Letztlich blieb der Landkreis Weißenburg-Gunzenhausen von der Vogelgrippe verschont. Nur ein Wildvogel wurde am Brombachsee bei einer ersten Probe positiv auf das Virus getestet. Das Ergebnis bestätigte sich bei einem Zweittest allerdings nicht. Lechner verteidigt das restriktive Verhalten der Landesbehörden: "Es war nur Zufall, dass nichts passiert ist.
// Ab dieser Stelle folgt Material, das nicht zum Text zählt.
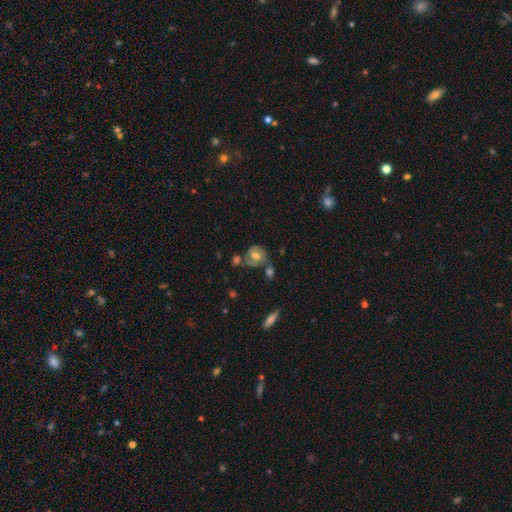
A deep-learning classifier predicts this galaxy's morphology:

Immerhin war der Landkreis ja vom Virus umgeben."

Wäre das Virus in einem Hausgeflügelbestand zum Ausbruch gekommen, hätte dies europaweite Sperren zur Folge gehabt. Nur durch die Stallpflicht habe man die Ansteckungsgefahr gering halten können, so Lechner.

Bürgermeister Klaus Fackler, der bei der Diskussion zu Gast war, hält die hohen Standards für wichtig, allerdings findet er, dass die Verhältnismäßigkeit bei der Umsetzung nicht immer gewahrt ist. Er macht ein Problem dafür verantwortlich: "Die Öffentlichkeit ist nicht mehr bereit, dass jemand Fehler macht."

Nun steht also bald wieder der Winter an. Die Geflügelzüchter befürchten, dass wieder rechtzeitig vor Weihnachten die Schreckensmeldungen kommen und ihnen eine Stallpflicht droht. Oder im schlimmsten Fall die Keulung ganzer Bestände. "Durch so ein amtliches Handeln kann eine ganze Tierrasse unwiderruflich aussterben", sagt Zuchtwart Holert.

Vollzeit-Aufgabe

Die Geflügelzucht sei ein Hobby mit Herzblut, sagt Holert: "Wir sind 365 Tage im Jahr damit beschäftigt und nehmen hohe Kosten in Kauf." Auch er sieht ein, dass das Virus für seine Tiere gefährlich werden kann. Dennoch wünscht er sich ein bedächtigeres Vorgehen der Behörden, etwa gezielte Quarantänemaßnahmen statt einer generellen Stallpflicht. "Wenn ein Mensch die Grippe hat, kuriert er sich auch im Bett aus und es müssen nicht alle anderen daheim bleiben."

Nein, Angst vor dem Virus an sich haben die Geflügelzüchter nicht. Sondern davor, was die Ämter daraus machen. Die müssen sich hingegen schon für die nächste Tierseuche wappnen: Die afrikanische Schweinepest steht vor der Tür...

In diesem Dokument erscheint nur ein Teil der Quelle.